Giulia Gwinn war besonders happy. Zum ersten Mal seit ihrer schweren Knieverletzung bei der Fußball-EM hielt die Kapitänin der deutschen Nationalmannschaft wieder ein komplettes Bundesliga-Spiel durch. Dass dieses 90-Minuten-Comeback auch noch mit dem 3:1 (1:0) des deutschen Meisters FC Bayern München beim Dauerrivalen VfL Wolfsburg zusammenfiel, fand sie «sehr schön. Ich bin froh, wieder zurück zu sein. Und ich freue mich auf alles, was kommt», sagte die 26-Jährige.

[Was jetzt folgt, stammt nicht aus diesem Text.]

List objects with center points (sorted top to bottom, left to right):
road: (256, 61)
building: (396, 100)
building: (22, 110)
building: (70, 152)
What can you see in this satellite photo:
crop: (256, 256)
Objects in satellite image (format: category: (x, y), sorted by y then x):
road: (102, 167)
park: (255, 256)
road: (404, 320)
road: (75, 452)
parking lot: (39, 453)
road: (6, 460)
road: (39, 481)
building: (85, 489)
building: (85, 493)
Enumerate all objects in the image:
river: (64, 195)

Die dreimonatige Verletzungspause seiner Kapitänin war zwar nicht das, was der Bundestrainer Christian Wück im Sinn hatte, als er vor diesem ewigen Topspiel die geringen Einsatzzeiten einiger Nationalspielerinnen beklagte. Aber Gwinns Genesung kommt in diesen wichtigen Wochen für den deutschen Frauenfußball wirklich jedem gelegen.

Bayern-Antwort auf das Debakel

An diesem Dienstag benennt Wück das deutsche Aufgebot für das Nations-League-Halbfinale am 24. und 28. Oktober gegen Frankreich. Zwei Tage später (Donnerstag, 21.00 Uhr/Disney+) spielen die Bayern in der Champions League gegen Juventus Turin. In diesem Wettbewerb ist gleich die nächste Antwort auf das 1:7-Debakel in der vergangenen Woche beim FC Barcelona gefragt. Die in Wolfsburg fiel schon einmal sehr überzeugend aus.

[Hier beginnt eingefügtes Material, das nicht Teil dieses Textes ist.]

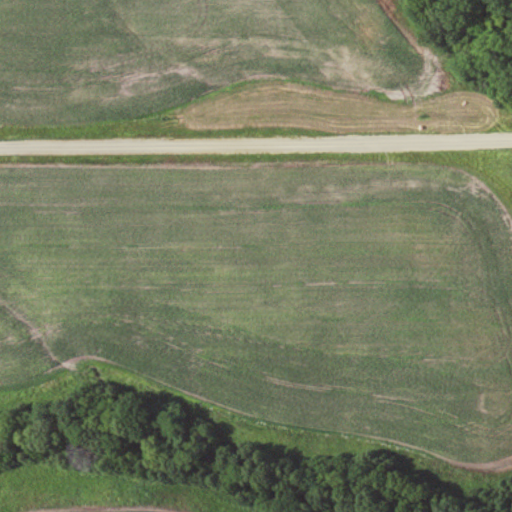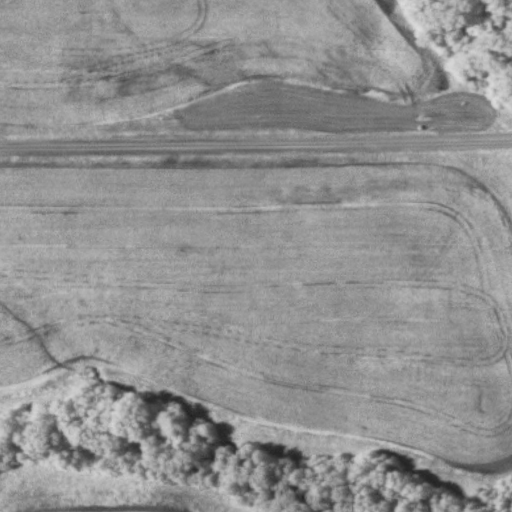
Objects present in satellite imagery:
road: (256, 148)
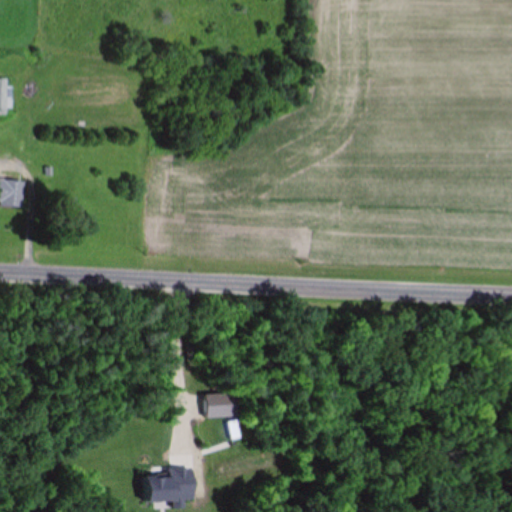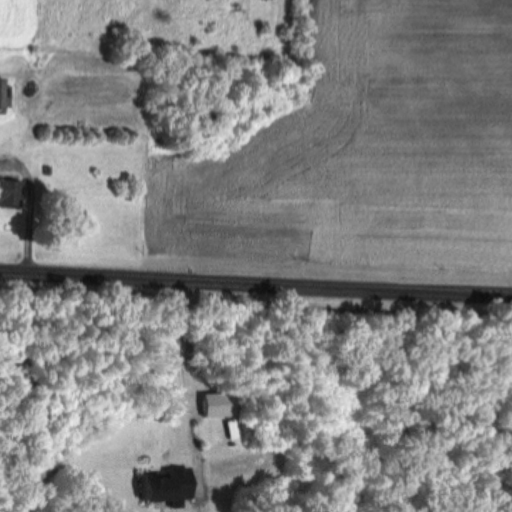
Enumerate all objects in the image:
building: (4, 99)
building: (10, 193)
building: (63, 203)
road: (256, 280)
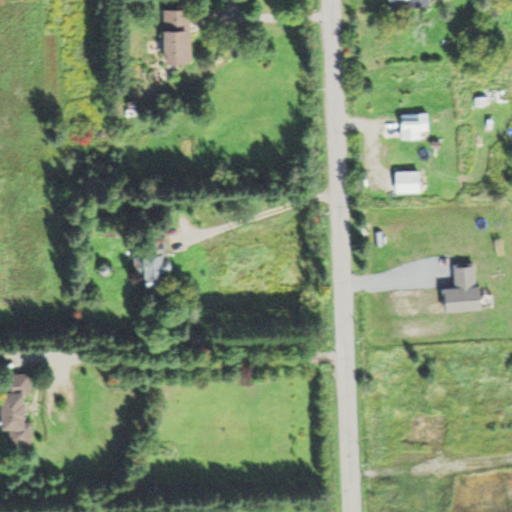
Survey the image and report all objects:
building: (183, 36)
building: (419, 126)
building: (412, 183)
building: (157, 260)
building: (469, 292)
building: (18, 407)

«Es war ein sehr, sehr großer Schlag ins Gesicht in Barcelona», sagte Gwinn. «Wir haben uns bewusst viel Zeit genommen, das ordentlich zu analysieren und uns auch sehr ehrlich in die Augen zu schauen, was wir ändern müssen, was anders sein muss. Und ich glaube, wir haben genau die Antwort gezeigt, die wir zeigen wollten: Dass wir eine andere Mentalität an den Tag legen, ein anderes Gesicht zeigen. Wir hatten, glaube ich, sehr viel Wut in uns.»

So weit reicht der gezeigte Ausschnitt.